Personal information
- Full name: Jesper Brian Nøddesbo
- Born: 23 October 1980 (age 45) Herning, Denmark
- Nationality: Danish
- Height: 1.99 m (6 ft 6+1⁄2 in)
- Playing position: Pivot

Club information
- Current club: Bjerringbro-Silkeborg
- Number: 18

Youth career
- Years: Team
- -1999: Hauge GIF

Senior clubs
- Years: Team
- 1999–2004: Team Tvis Holstebro
- 2004–2007: KIF Kolding
- 2007–2017: FC Barcelona
- 2017–2021: Bjerringbro-Silkeborg

National team
- Years: Team / Apps / (Gls)
- 2001–2017: Denmark / 223 / (450)

Medal record
Olympic Games
| Gold medal – first place | 2016 Rio de Janeiro | Team |
World Championship
| Silver medal – second place | 2011 Sweden |  |
| Silver medal – second place | 2013 Spain |  |
| Bronze medal – third place | 2007 Germany |  |
European Championship
| Gold medal – first place | 2008 Norway |  |
| Silver medal – second place | 2014 Denmark |  |
| Bronze medal – third place | 2006 Switzerland |  |

= Jesper Nøddesbo =

Danish handball player (born 1980)

Jesper Brian Nøddesbo (born 23 October 1980) is a Danish former handball player.

He is European Champion by winning the 2008 European Men's Handball Championship in Norway with the Danish national team, and an Olympic champion from 2016. He also received a bronze medal at the 2006 European Men's Handball Championship, and again at the 2007 World Men's Handball Championship.
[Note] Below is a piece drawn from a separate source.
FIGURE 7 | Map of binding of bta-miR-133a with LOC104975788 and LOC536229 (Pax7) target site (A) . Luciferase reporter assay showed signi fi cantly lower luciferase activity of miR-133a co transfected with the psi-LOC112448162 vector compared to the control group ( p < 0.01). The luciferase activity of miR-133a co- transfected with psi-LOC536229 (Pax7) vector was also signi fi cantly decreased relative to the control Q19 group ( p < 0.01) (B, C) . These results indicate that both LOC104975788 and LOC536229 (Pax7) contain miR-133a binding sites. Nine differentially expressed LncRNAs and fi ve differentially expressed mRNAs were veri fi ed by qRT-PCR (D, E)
At the 2014 European Championship he won silver medals. He retired from the Danish national team in 2017.

==Career==
Nøddesbo joined Danish top league team Team Tvis Holstebro in 1999, where he played for 5 years, before joining KIF Kolding. Here he won the Danish Championship twice in 2005 and 2006, and the Danish Cup in 2005 and 2007. Nøddesbo was top scorer in the Danish Handball league in 2006. In 2007 he joined Spanish FC Barcelona where he won the league 7 times in a row from 2011 to 2017, as well as the EHF Champions League in 2011 and in 2015.

In 2017 he returned to Denmark to join Bjerringbro-Silkeborg, where he played for four years before retiring in 2021.